The Trinity is definitely found in the pages of the Bible, and that is where it originated. The One God of the Bible has revealed Himself in three ways, as the Father, the Son, and the Holy Spirit. They definitely co-exist. See John 1:1; John 17:5; Isaiah 44:6. Read over the many references where Jesus and the Father converse, and it will become very evident that there are two distinct personalities involved simultaneously. The UPC explanation that the two natures of Jesus spoke is really stretching credibility to its limit. Persons speak, but natures do not! We suggest the excellent book, "Majesty The God You Should Know", by J. Sidlow Baxter (Here's Life Publications).



There are some so-called "trinities" in pagan religions. However, on closer examination, they are not "trinities" at all, but "triads of three gods". The Greek triad of Zeus, Athena, and Apollo, and the Hindu triad of Brahma, Vishnu, and Shiva, bear no resemblance at all to the Biblical Trinity. The Biblical Trinity is not three gods, but one God.




The Trinity was not even the subject of discussion at the Council of Nicea in 325 A.D.! Arius was denying the Deity of Jesus Christ, and was corrected at this Council. The term "trinitas" is first recorded by Tertullian in the second century. Prior to the Council of Nicea we have ample proof that Jesus was regarded as God. Polycarp called Jesus, "Our Lord and God" (The Apostolic Fathers, p.99). Ignatius said, "For our God, Jesus the Christ, was conceived in the womb by Mary" (ibid p. 67). Irenaeus, a student of Polycarp also called Jesus "God". (Ante-Nicene Fathers Vol. 1, p. 330). The teaching that the Nicene creed from the Council originated the Trinity is proven to be false. The Bible teaches the Trinity.



While Christians believe in being baptized, they do not see it as a requirement for salvation. Acts 2:38 is the formula used by the United Pentecostals. "Repent and let each of you be baptized in the name of Jesus Christ for the forgiveness of your sins; and you shall receive the gift of the Holy Spirit." While this Scripture does appear to support their doctrine of remission of sins by baptism, we need to carefully consider its grammatical construction. The word "repent" is in the second person plural. It is a general command to many people -- repent! The next phrase, "and let each of you be baptized in the name of Jesus Christ" is in the third person singular -- an individual command. "for the remission of YOUR sins", is again in the second person plural. Therefore the correct understanding, according to the rules of grammar, is (Everyone) "repent...for the remission of your sins." In other words, the phrase, "for the remission of your sins" is NOT connected to baptism, but to repentance. This agrees with Luke 24:47, "...repentance for forgiveness of sins should be proclaimed in His name to all the nations..."

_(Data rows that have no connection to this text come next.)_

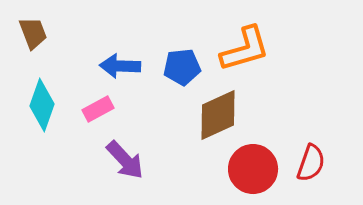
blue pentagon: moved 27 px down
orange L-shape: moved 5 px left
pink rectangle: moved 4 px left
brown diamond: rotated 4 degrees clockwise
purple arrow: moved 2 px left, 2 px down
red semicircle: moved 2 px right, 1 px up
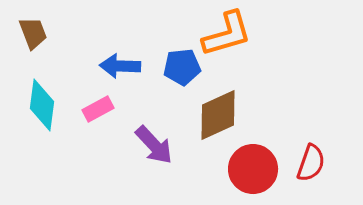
orange L-shape: moved 18 px left, 15 px up
cyan diamond: rotated 12 degrees counterclockwise
purple arrow: moved 29 px right, 15 px up
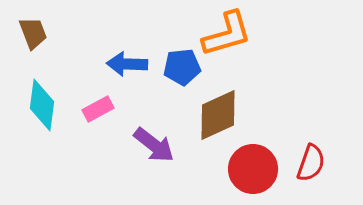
blue arrow: moved 7 px right, 2 px up
purple arrow: rotated 9 degrees counterclockwise
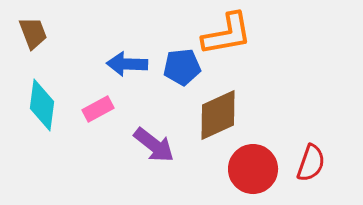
orange L-shape: rotated 6 degrees clockwise
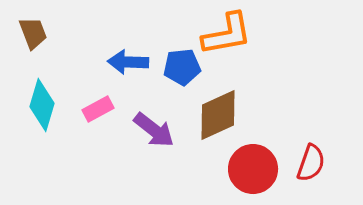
blue arrow: moved 1 px right, 2 px up
cyan diamond: rotated 9 degrees clockwise
purple arrow: moved 15 px up
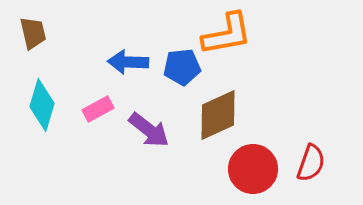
brown trapezoid: rotated 8 degrees clockwise
purple arrow: moved 5 px left
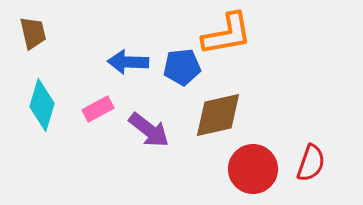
brown diamond: rotated 12 degrees clockwise
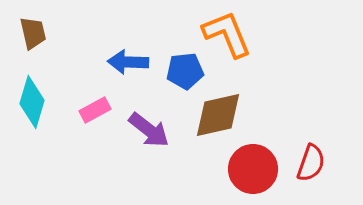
orange L-shape: rotated 102 degrees counterclockwise
blue pentagon: moved 3 px right, 4 px down
cyan diamond: moved 10 px left, 3 px up
pink rectangle: moved 3 px left, 1 px down
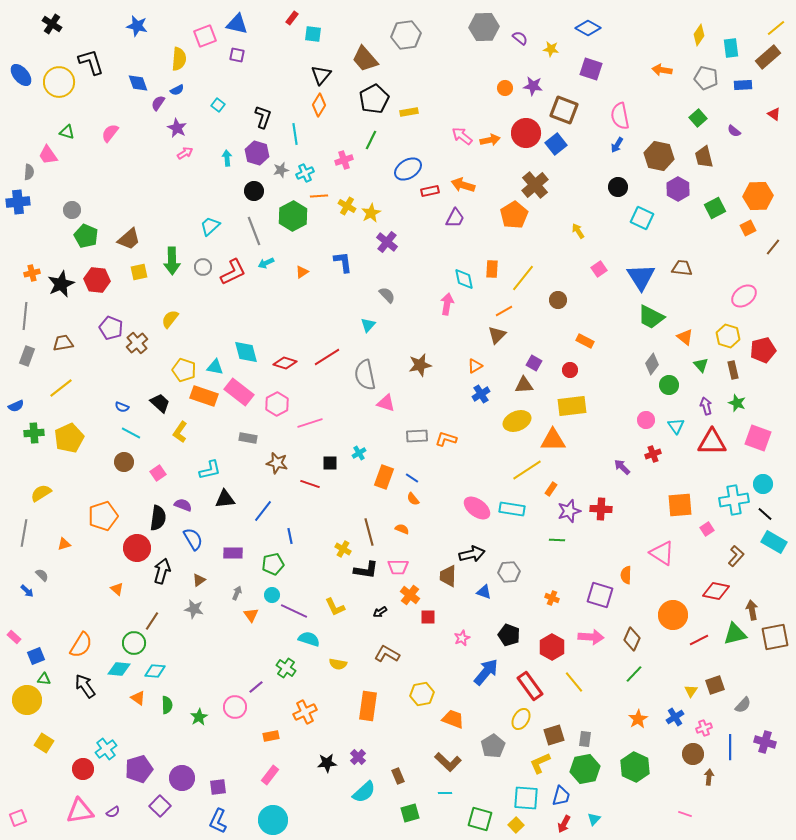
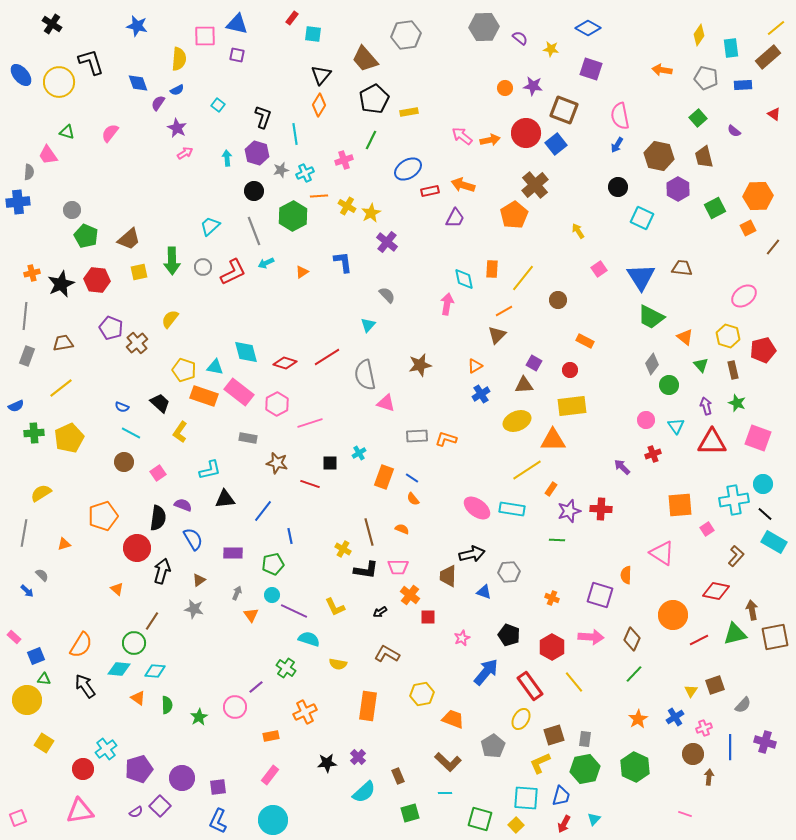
pink square at (205, 36): rotated 20 degrees clockwise
purple semicircle at (113, 812): moved 23 px right
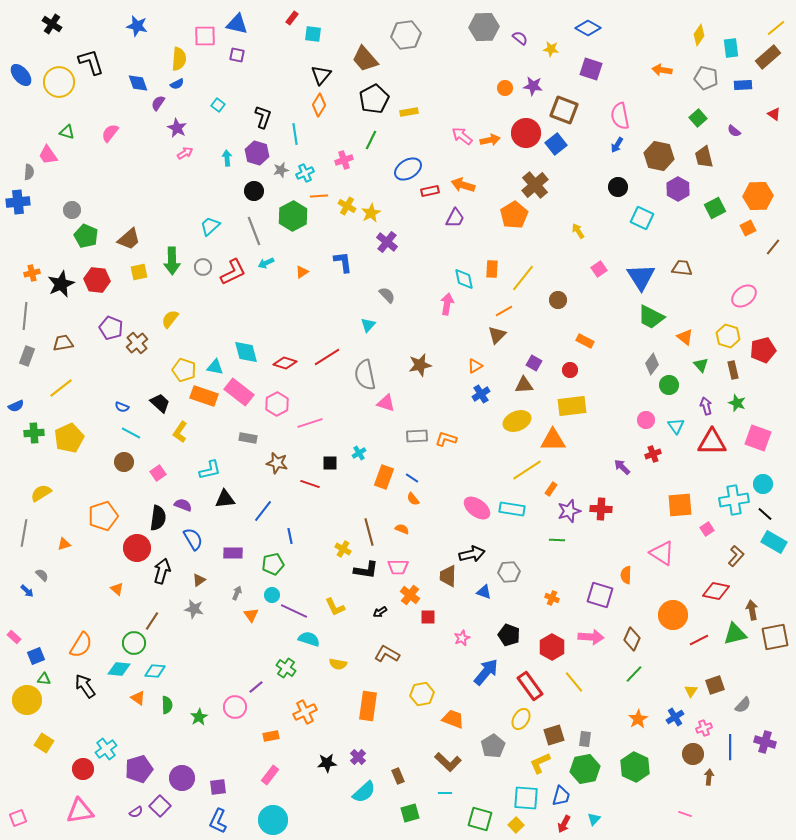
blue semicircle at (177, 90): moved 6 px up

United Pentecostals also take the phrase from Acts 2:38, " shall receive the gift of the Holy Spirit", to mean that you must speak in tongues to be saved. We would point out that a careful reading of all the accounts of baptism in the New Testament will show that "speaking in tongues" is not a general feature of baptism, nor was baptism referred to as the means of salvation. Tongues is NOT mentioned in many instances where the Holy Spirit was spoken of as indwelling believers. (See Acts 4:31; 8:17-19; 9:17,18; 13:52) Baptism does not save one, and tongues do not save one, GRACE ALONE saves. (Ephesians 2:8,9)



There are many genuinely-saved people among the United Pentecostals, who truly love the Lord. We have no objection to them being baptized in the name of "Jesus only", although this does not comply with the Lord's own instruction to the church in Matthew 28:19. We are disturbed over their denial of the Trinity, and their attitude towards other denominations. We suggest sincere Christians lay aside their "Jesus Only" literature from the United Pentecostal Church and seek through the pages of the Bible for the real truth on doctrine.